Testo da analizzare =
__________
La permanenza di Silvio Berlusconi in Ospedale è la più vivida rappresentazione dello stato di malattia della politica e del governo del paese. Paese che, come un malato, è solo nella più totale confusione, quella scatenata dall’ansia di non farcela. Ammalatosi per via, certo, di una condotta sregolata, paziente nelle mani del codazzo di tirocinanti che di medico hanno solo il camice, in fila come anatroccoli dietro il primario che abita sul Quirino. Paziente vittima dell’eccesso di attenzioni degli arrivisti della mutua e dagli eserciti di globuli bianchi che vogliono fare giustizia. Con il rischio estremo della discontinuità istituzional-cortisonica.
Un consiglio velato che ci sentiamo di dare a Berlusconi è quello di lasciare il San Raffaele. L’Ospedale non è bel posto, manco fosse il più sicuro rifugio dal peggior nemico. Buzzati, che fu poeta, con il suo Ospedale, che è un ospedale senza tempo perché il tempo del poeta è il tempo semplice della favola, mette in guardia gli uomini dall’indulgere nella malattia. Marachella e malattia non fanno paio. Lo stesso consiglio glielo darebbe cantando tulilem blem blu il Tognazzi che fingeva un fastidioso fischio al naso.
E per fornire ulteriore conferma di come sempre, prima o poi, il tempo della favola sa incrociare quello lineare della storia che ammanetta ognuno di noi a mezzo orologio da polso, aggiungiamo questo. Giusto un anno fa, giusto al San Raffaele un mese di ospedale si portò via lo zio. Zio appunto, figura personalissima e intimissima. Immagine semplice che, come il tempo della favola, è archetipica e capace di smuovere le viscere della sensibilità di ognuno. Un mese di ospedale, partendo dai piani alti sempre per un controllo, per quella routine condita delle attenzioni, delle coccole del personale medico e paramedico che ha il compito di rendere favola lo stato reale di maggiore disagio, fino ad arrivare ai piani inferiori, in basso, giù, fino al seminterrato, ai reparti della terapia intensiva, quelli fatti di corridoi bui, di respiratori, di silenzi assordanti.
__________
Dati forniti =
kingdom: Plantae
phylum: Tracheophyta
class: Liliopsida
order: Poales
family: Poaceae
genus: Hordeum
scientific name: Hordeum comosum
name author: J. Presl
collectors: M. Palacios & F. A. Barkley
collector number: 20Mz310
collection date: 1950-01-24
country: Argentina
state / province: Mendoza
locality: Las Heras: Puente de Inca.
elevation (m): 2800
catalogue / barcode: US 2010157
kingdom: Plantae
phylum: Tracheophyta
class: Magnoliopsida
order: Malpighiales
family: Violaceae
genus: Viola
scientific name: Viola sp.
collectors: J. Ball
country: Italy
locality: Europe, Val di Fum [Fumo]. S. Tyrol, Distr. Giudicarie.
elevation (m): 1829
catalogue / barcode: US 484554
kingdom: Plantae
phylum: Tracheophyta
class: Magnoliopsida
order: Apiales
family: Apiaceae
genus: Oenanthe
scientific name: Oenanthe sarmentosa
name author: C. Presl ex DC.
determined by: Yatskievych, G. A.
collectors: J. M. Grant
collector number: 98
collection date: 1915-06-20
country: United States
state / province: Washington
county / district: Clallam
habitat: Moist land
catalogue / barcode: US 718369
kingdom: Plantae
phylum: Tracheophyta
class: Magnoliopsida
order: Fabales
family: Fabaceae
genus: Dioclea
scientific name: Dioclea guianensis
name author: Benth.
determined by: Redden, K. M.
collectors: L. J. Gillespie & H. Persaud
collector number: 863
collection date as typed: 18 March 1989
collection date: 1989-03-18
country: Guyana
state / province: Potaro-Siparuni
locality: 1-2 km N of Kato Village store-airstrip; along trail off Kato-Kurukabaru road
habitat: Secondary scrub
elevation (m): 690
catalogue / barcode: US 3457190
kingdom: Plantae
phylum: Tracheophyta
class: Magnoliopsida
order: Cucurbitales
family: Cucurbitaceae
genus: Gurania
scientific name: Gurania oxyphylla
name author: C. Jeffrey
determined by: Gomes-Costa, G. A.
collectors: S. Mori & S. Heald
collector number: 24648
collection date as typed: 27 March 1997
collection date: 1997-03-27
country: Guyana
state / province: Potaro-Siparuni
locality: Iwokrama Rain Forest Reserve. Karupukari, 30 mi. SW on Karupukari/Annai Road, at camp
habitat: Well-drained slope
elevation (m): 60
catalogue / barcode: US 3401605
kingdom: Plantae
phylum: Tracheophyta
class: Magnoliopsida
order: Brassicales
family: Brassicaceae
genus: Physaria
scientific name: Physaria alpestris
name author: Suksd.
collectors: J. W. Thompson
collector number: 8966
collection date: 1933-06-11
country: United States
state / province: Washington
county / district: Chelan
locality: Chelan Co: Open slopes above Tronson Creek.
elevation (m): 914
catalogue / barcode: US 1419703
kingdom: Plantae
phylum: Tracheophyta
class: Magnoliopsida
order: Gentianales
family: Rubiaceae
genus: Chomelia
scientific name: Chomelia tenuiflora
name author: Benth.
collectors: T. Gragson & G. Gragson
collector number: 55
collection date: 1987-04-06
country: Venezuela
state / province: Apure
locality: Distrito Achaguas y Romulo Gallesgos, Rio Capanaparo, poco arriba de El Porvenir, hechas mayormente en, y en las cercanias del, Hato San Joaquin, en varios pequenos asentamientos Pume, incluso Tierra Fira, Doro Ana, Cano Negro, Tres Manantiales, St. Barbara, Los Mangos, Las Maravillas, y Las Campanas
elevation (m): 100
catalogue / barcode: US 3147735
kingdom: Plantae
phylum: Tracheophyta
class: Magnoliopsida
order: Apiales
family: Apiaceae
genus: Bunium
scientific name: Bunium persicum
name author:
__________
Consegna =
Prosegui il testo sul ricovero di Berlusconi al San Raffaele, riprendendo subito dopo la sua ultima frase. Le righe riportate sopra non sono necessarie.

Risposta =
Quelli in cui il big bang tra l’artificialità della tecnica e le preghiere fanno tanti morti quanto vivi. Tecnica, poi, che pensa di potere su tutto. Ma che produce l’elisir di lunga vita che solo ella stese beve lasciando solo poche gocce dell’ambita pozione ai tanti che ad essa anelano orizzontali su quei letti. E che un istante dopo l’exitus, come l’ultima agenda recita, diventano sacri.
Non abbiamo bisogno della tecnica, dei sotterfugi istituzionali. Né dei tirocinanti che cercano di ingraziarsi il primario. Qui ci vuole il veterinario che con la dolce violenza domi la paura della bestia e la curi. Ci vuole un uomo che allinei i suoi obiettivi a quelli del paese.